Last year, injury free, Pedrosa lost the title partly because it took him until the eighth round to take his first win. Once he did that though, an incredible run of form saw him take six of the last eight wins. He took seven wins in total, one more than eventual winner Jorge Lorenzo and three more than he had ever recorded in a single MotoGP season.
After a strong first half of the season Lorenzo was able to sit back and play the numbers game, not needing to fight for risky wins and instead just rack up the second-place points to take a second MotoGP title won as much by consistency - he finished only two races outside of the top two - as pure speed.
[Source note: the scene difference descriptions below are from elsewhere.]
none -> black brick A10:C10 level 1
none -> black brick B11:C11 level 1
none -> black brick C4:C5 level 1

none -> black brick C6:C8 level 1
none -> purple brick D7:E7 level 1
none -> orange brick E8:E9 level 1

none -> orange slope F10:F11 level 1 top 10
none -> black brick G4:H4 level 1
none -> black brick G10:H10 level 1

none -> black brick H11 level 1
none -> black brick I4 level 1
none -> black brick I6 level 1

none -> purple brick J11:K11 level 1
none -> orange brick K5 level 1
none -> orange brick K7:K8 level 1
If Pedrosa's momentum carries through to this season, and pre-season testing certainly suggests it has, then Lorenzo will have to bring the fight to his compatriot from the start. This time consistency may not be enough and that can only be good for the racing spectacle, especially if it produces more races like Brno 2012.
New qualifying format
This year MotoGP have adopted a new F1-style format for qualifying, external which sees riders seeded into Q1 or Q2 sessions, based on their free practice times, with each 15-minute qualifying session determining the grid positions for the race.
It means we get to skip forward to the most exciting part of qualifying, usually reserved for the last quarter of the session, where the riders actually go out to make the lap times count.
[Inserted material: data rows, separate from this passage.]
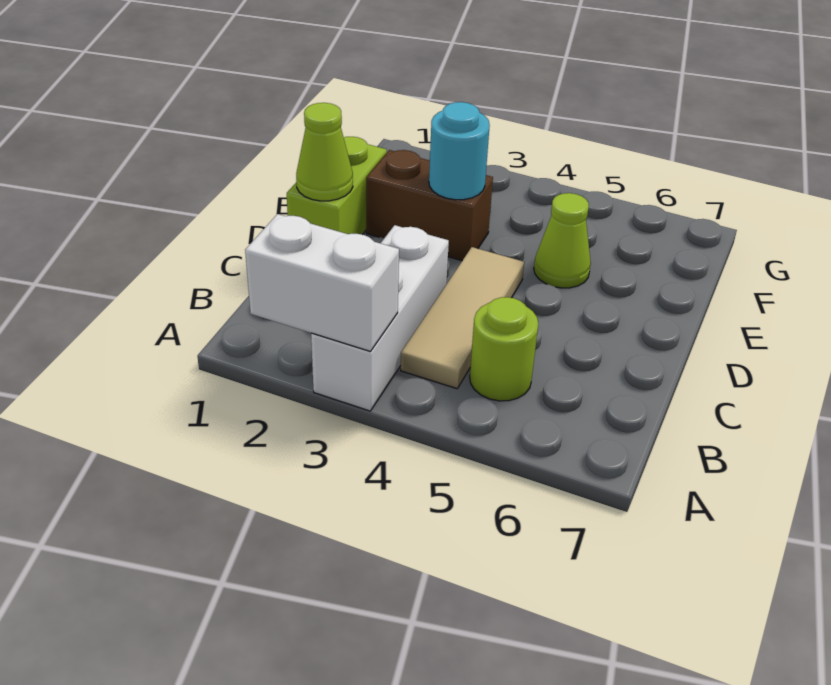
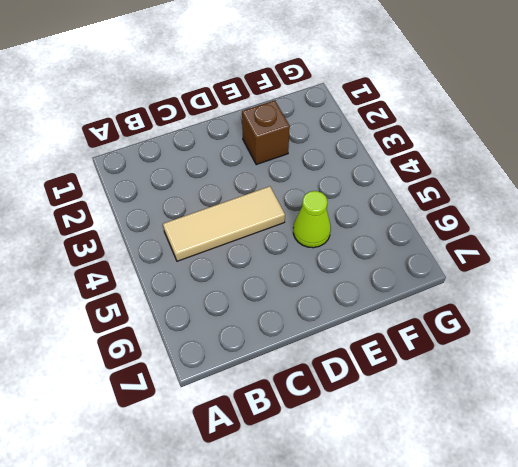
brown brick E2 level 1 -> brown brick E2:E3 level 1
none -> white brick A3:C3 level 1
none -> lime round brick B5 level 1

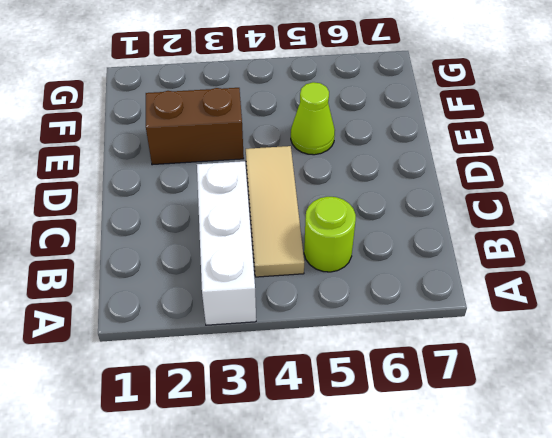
none -> lime brick D1:E1 level 1
none -> white brick A2:A3 level 2

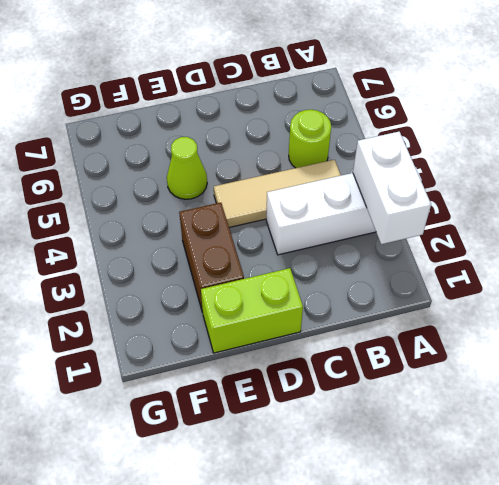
none -> lime cone D1 level 2
none -> cyan round brick E3 level 2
Separating the fastest and the slowest riders ensures more safety by cutting the traffic and decreasing the likelihood of slower riders looking for a tow.
It is also a clever way of ensuring the slower bikes get more television coverage, something the Claiming Rule Teams had complained of previously.
For BBC viewers, extended coverage of MotoGP this season means some qualifying sessions will now be shown on BBC1 and BBC2 as well as on the Red Button, iPlayer and IPTV.
For the first time since BBC acquired the rights to MotoGP in 2003, all practice sessions and all 18 races will now be available to stream live to UK viewers through the BBC Sport website and on your smartphone.
The Great British Hope
You wait 12 years for a British MotoGP podium, and then two come along at once.
Cal Crutchlow emerged last year as the first genuine British hope in MotoGP in over a decade, taking two podiums in Brno and Phillip Island and ending a long drought of top-class success in the UK since Jeremy McWilliams finished third in the 500cc race at the British Grand Prix at Donington Park in 2000.
After a first season adapting to MotoGP from World Superbikes in 2011, Crutchlow raised a few eyebrows in his second year as a string of strong results saw him in talks for a factory Ducati ride by mid-season. That not coming to fruition may prove to be a blessing as he regularly outclassed the factory Ducatis on board his satellite Yamaha.
The sort of lion-hearted racing displayed at Silverstone last year, where Crutchlow finished sixth from the back of the grid with a dislocated ankle, has made him a favourite with the British fans and the cheeky 27-year-old provided plenty of great moments off the track too, regularly winding up BBC's MotoGP Presenter Matt Roberts on the grid before each race.
The good news is that Crutchlow's Yamaha Tech 3 team will be Team GB this year as fellow Briton Bradley Smith makes the step up from Moto2. Like Cal before him, Smith has the benefit of a two-year contract, giving him time to learn his trade.
The Oxford born 22-year-old, who impressed in pre-season testing, will have no better mentor than Crutchlow to help him through his first year and Team GB will no doubt provide a few gold medal moments on the grid, if not the races, this year.
So join us on the grid this year, starting in Qatar this weekend. It promises to be a classic.